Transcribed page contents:
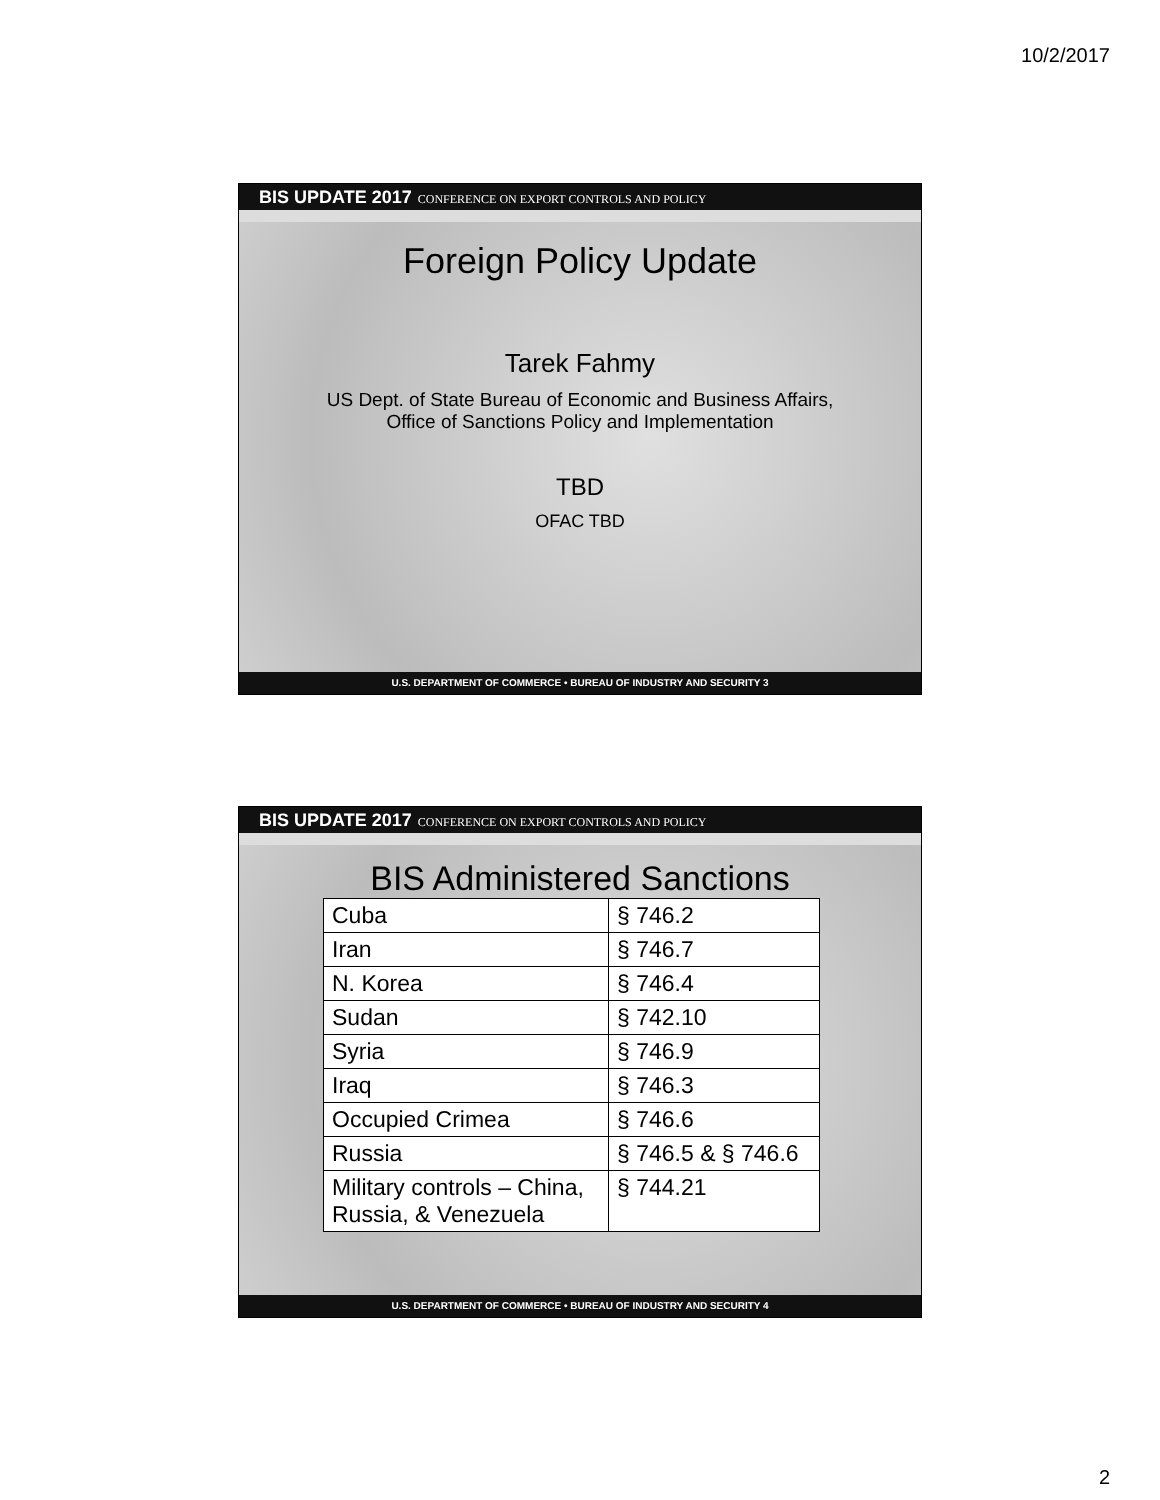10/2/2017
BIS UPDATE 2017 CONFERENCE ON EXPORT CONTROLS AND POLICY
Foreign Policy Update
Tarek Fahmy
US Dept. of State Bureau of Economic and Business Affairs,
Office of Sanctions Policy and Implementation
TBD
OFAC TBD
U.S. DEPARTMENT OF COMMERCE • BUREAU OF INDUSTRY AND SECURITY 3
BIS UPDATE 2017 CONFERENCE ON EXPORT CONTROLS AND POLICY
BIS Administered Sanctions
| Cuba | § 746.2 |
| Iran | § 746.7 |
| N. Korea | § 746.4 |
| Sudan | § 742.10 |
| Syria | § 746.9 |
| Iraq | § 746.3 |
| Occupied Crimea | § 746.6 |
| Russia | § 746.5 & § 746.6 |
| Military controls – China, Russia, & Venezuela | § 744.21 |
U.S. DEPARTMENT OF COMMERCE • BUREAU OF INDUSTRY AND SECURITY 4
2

Exercise description
State the count of lines above containing the string "COMMERCE", and add nothing to it.

Task response
2